Thirty-year-old Lucia Othow was born and raised in Kodok, South Sudan. After working as a midwife in Kodok Hospital, she joined International Medical Corps as a gender-based violence (GBV) case worker.
When fighting erupted and Kodok Town was targeted, Lucia remembers everybody running into the bushes, fearing for their lives. She said: “Some days, we would stay in the bush the whole night. We were afraid of the shelling targeting Kodok Town.”
Lucia knew she couldn’t just stand by and watch her people suffer. During breaks in the fighting, she set out to mobilize community members to help take the wounded to the hospital.
“The months of June and July were the worst because many people lost their lives in the violence”, Lucia recalls. “The shelling was heavy and targeted innocent civilians. I felt I had to offer my support because my people were suffering.”
Amongst the injured, there were also pregnant women who needed help. Using her skills as a trained midwife, Lucia helped women deliver despite the chaos going on all around them. During this time, she also came across GBV survivors.
“The fighting caused a lot of confusion. People who didn’t know each other shared the same sleeping spaces which put women at risk of sexual violence. Women were also at risk because there were no latrines and people had to go far into the bush. Many had to walk long distances in search of water and food, usually in the forest.”
As a trained GBV case worker for International Medical Corps, Lucia was able to provide psychological first aid and link survivors to immediate medical help.
Lucia understands the importance of giving a hand to people in need. “I felt very sad to see my community suffering, especially the women and girls”, she says. “I am happy that I was able to provide some assistance. My passion is to help women and girls recover from the things they have been through.”
Lucia remains in Kodok to this day, and is well known among community members. She continues to work with victims of GBV, supporting them to overcome the trauma in their past.
“It is important that organisations like International Medical Corps continue to provide support to survivors and raise awareness in the community to prevent GBV and create a safer environment for women and girls in South Sudan.”

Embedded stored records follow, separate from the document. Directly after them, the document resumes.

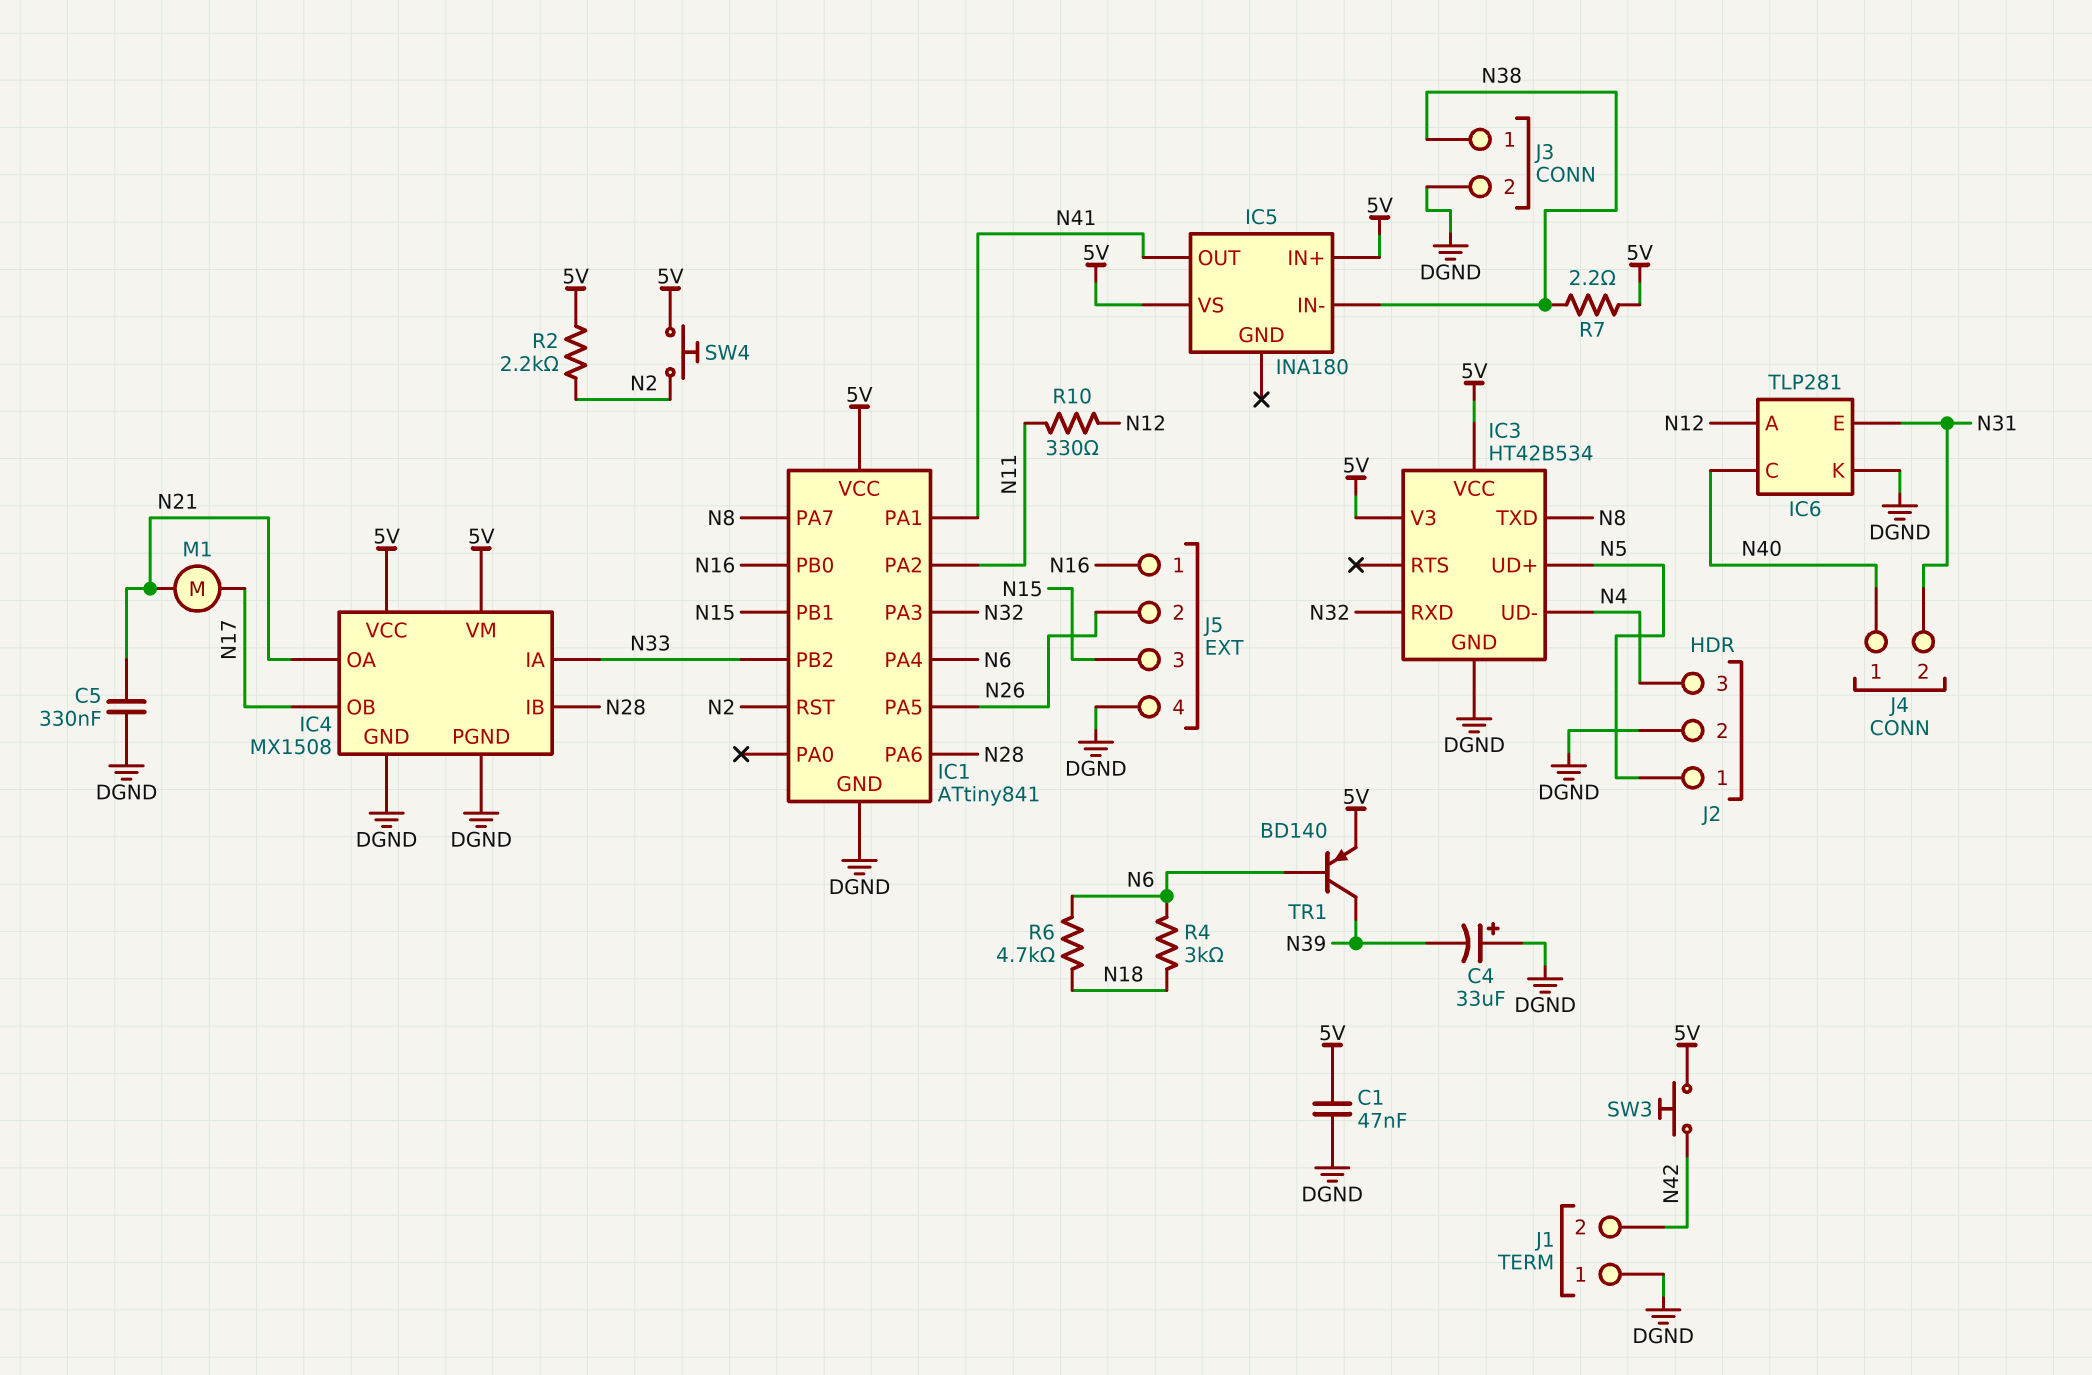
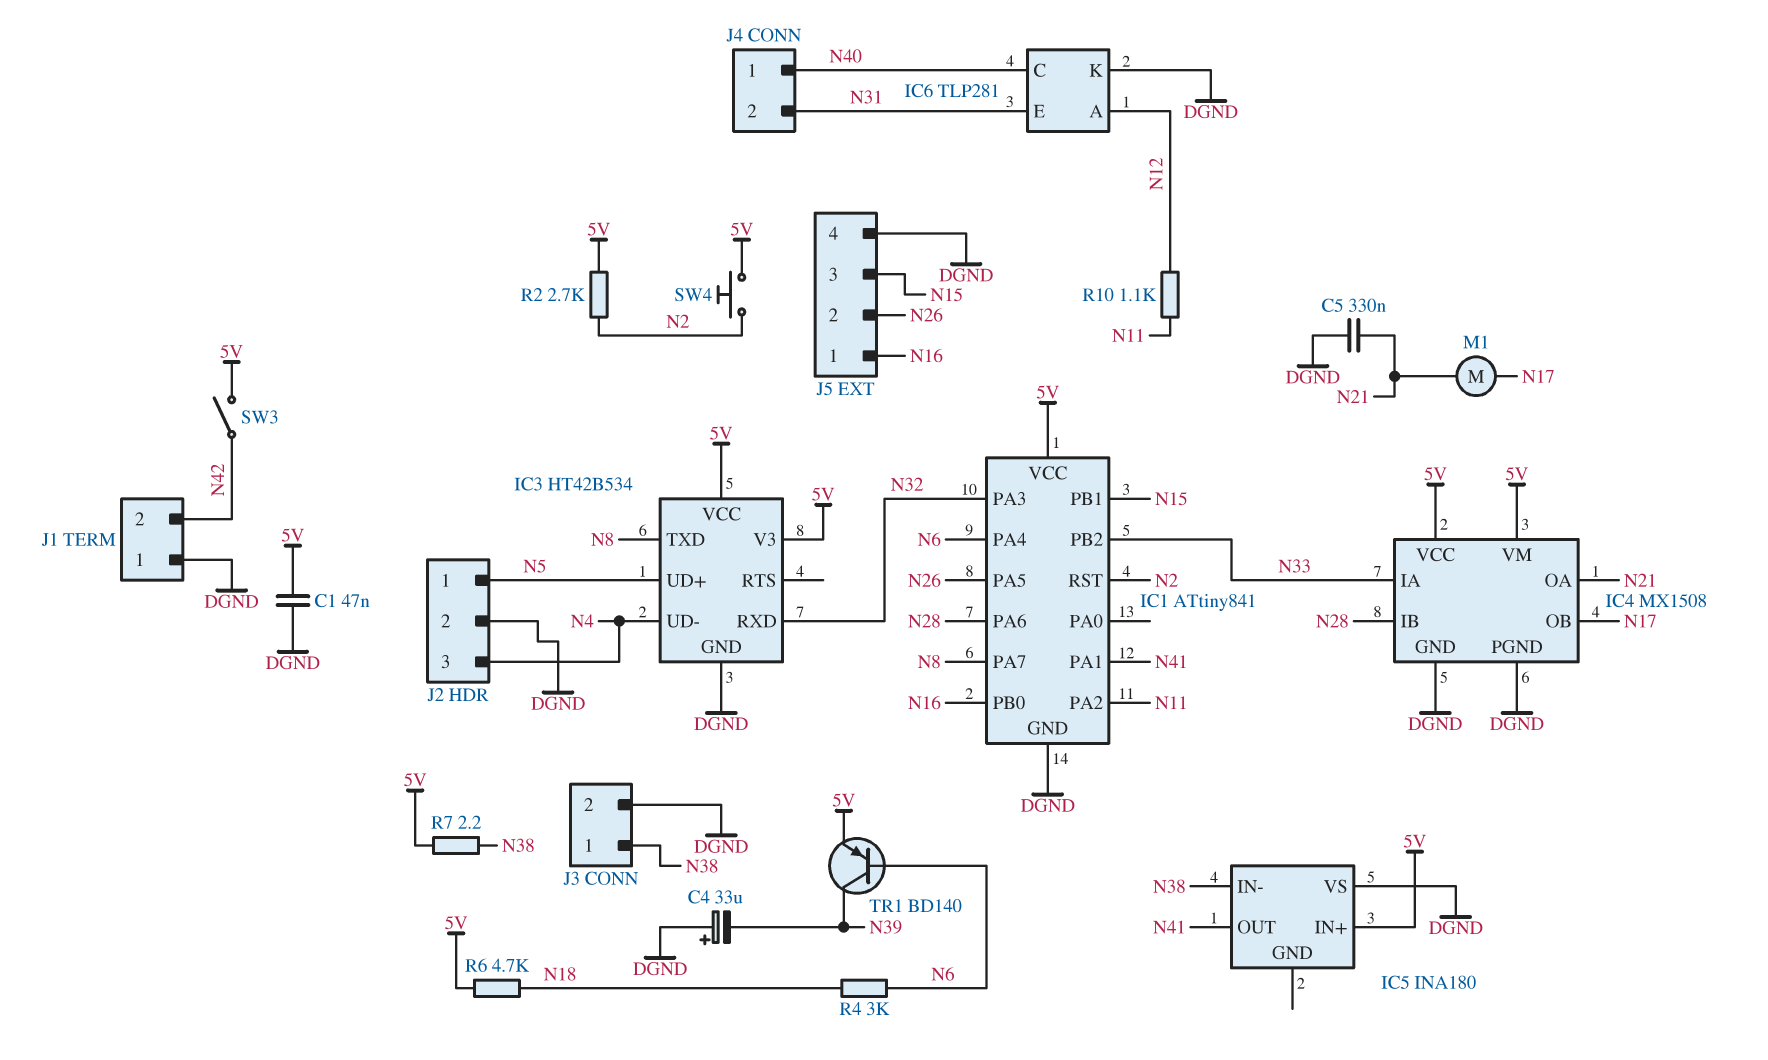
IC5 pin VS: 5V -> DGND
R2: 2.2k (5V, N2) -> 2.7k (5V, N2)
R6: 4.7k (N6, N18) -> 4.7k (5V, N18)
R10: 330 (N11, N12) -> 1.1k (N11, N12)
SW3: button (5V, N42) -> switch (5V, N42)

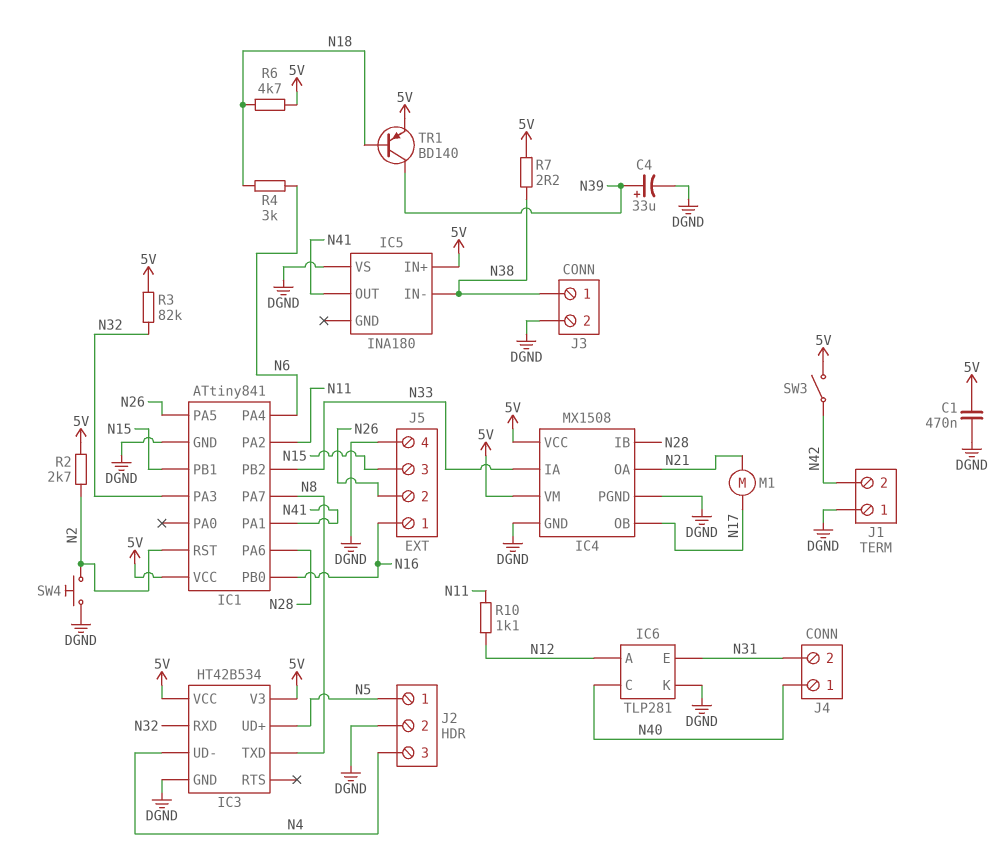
C1: 47nF (5V, DGND) -> 470nF (5V, DGND)
C4: 33uF (plus DGND, minus N39) -> 33uF (plus N39, minus DGND)
C5: 330nF (DGND, N21) -> none
R3: none -> 82k (5V, N32)
SW4: button (5V, N2) -> button (DGND, N2)
TR1: PNP BD140 (B N6, C N39, E 5V) -> PNP BD140 (B N18, C N39, E 5V)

International Medical Corps has been implementing gender-based violence programs in Akobo East and Fashoda counties in Jonglei and Upper Nile state respectively since December 2014. Through these programs, International Medical Corps delivers confidential and compassionate psychosocial and case management services for survivors of GBV.

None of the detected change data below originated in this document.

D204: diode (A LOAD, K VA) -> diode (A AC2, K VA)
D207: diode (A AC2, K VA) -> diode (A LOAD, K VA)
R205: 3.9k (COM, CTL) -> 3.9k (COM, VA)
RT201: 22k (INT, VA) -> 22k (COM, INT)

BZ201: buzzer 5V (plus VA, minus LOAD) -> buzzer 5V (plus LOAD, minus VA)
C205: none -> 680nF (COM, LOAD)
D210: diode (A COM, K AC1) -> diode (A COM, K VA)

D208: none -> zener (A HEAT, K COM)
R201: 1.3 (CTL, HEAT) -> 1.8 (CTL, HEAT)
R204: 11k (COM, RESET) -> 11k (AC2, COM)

In addition, International Medical Corps conducts skill-building sessions for women and girls including bead-making, basketry, crocheting, and literacy classes to improve their social network and sense of support to each other. International Medical Corps also engages the local community through facilitating the development of community task forces, conducts community dialogue sessions and house-to-house information campaigns to raise awareness and mobilize the community to prevent gender-based violence.